Effects of Silymarin-Loaded Polylactic-co-Glycolic Acid Nanoparticles on Osteoarthritis in Rats

Abstract

Previous studies demonstrated the beneficial effects of silymarin (SM) on the various diseases. However, the low bioavailability of SM restricted its use. In the present study, SM-loaded polylactic-co-glycolic acid nanoparticles (SM-PLGA) impacts on monoiodoacetate (MIA)-induced osteoarthritis (OA) in rats were evaluated. Encapsulation of SM in PLGA was generated by a solvent evaporation method. Knee bend score was measured on days 0, 1, 7, 14, 21 and 28. Histological changes (Mankin scoring and matrix staining) and oxidative stress through measurement of the glutathione peroxidase (GPx), glutathione (GSH), superoxide dismutase (SOD), catalase (CAT), malondialdehyde (MDA) and reactive oxygen species (ROS) levels in the articular tissues were evaluated. The SM-PLGA with a particle size of 81.4 nm, a Zeta potential of − 28.3 and encapsulation efficiency of 97.5% was produced. MDA levels, ROS level, total Mankin scoring and knee bend score were significantly enhanced while matrix staining, and the level of SOD, CAT, GSH and GPx was significantly reduced in the MIA group.

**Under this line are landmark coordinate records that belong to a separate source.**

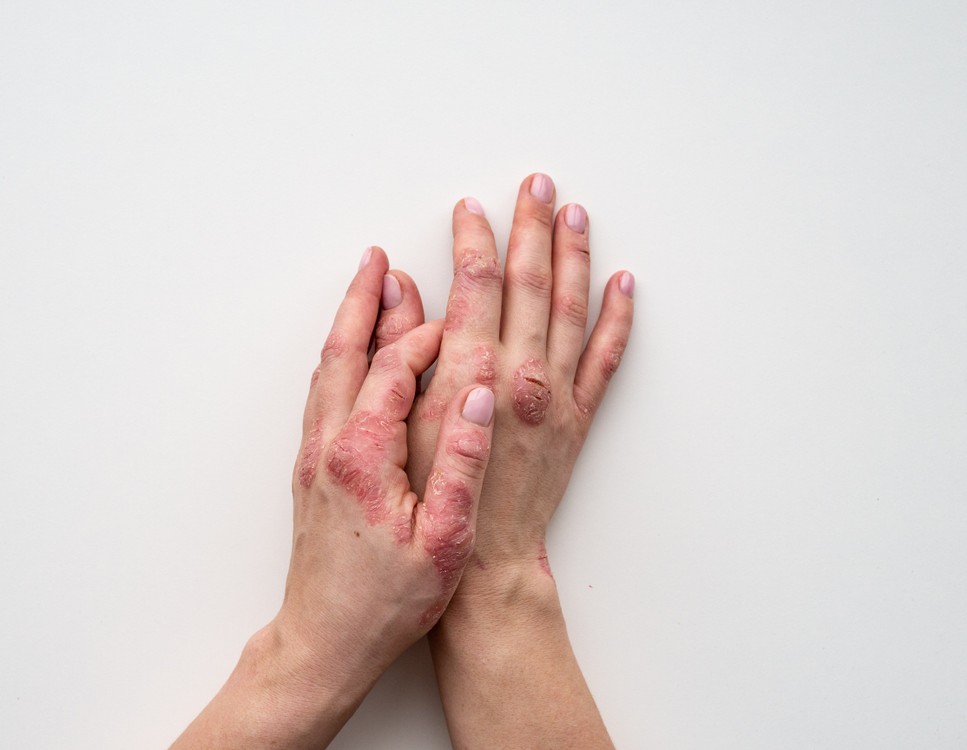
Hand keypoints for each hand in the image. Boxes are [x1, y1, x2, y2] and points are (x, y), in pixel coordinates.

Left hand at [171, 248, 494, 749]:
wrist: (323, 641)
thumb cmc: (386, 601)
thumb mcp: (443, 541)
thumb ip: (462, 463)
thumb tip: (481, 397)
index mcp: (364, 455)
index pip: (393, 369)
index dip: (424, 335)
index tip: (453, 318)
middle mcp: (330, 444)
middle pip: (346, 352)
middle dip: (365, 301)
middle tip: (377, 259)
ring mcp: (315, 455)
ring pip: (329, 370)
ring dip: (348, 324)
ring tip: (365, 289)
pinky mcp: (312, 469)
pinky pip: (324, 394)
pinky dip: (339, 359)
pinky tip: (350, 354)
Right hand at [375, 174, 632, 748]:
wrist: (487, 559)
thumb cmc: (439, 496)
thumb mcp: (408, 420)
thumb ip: (412, 350)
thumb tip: (407, 292)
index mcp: (475, 372)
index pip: (477, 285)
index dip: (475, 241)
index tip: (473, 209)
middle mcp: (523, 374)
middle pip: (531, 282)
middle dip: (532, 227)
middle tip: (537, 185)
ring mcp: (558, 394)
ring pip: (574, 306)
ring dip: (576, 254)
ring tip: (576, 213)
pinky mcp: (579, 417)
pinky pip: (608, 357)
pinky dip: (620, 318)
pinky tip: (625, 284)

Matrix staining and antioxidant enzymes activity were considerably elevated, while the total Mankin scoring, knee bend score, ROS formation and MDA level were significantly decreased in the SM-PLGA group in comparison with the MIA group. The histological criteria, oxidative stress and knee bend score were significantly improved in the SM-PLGA group compared with the free SM-treated rats. This information indicates that PLGA loading effectively enhances the anti-OA effects of SM on the knee joints of rats through suppressing oxidative stress.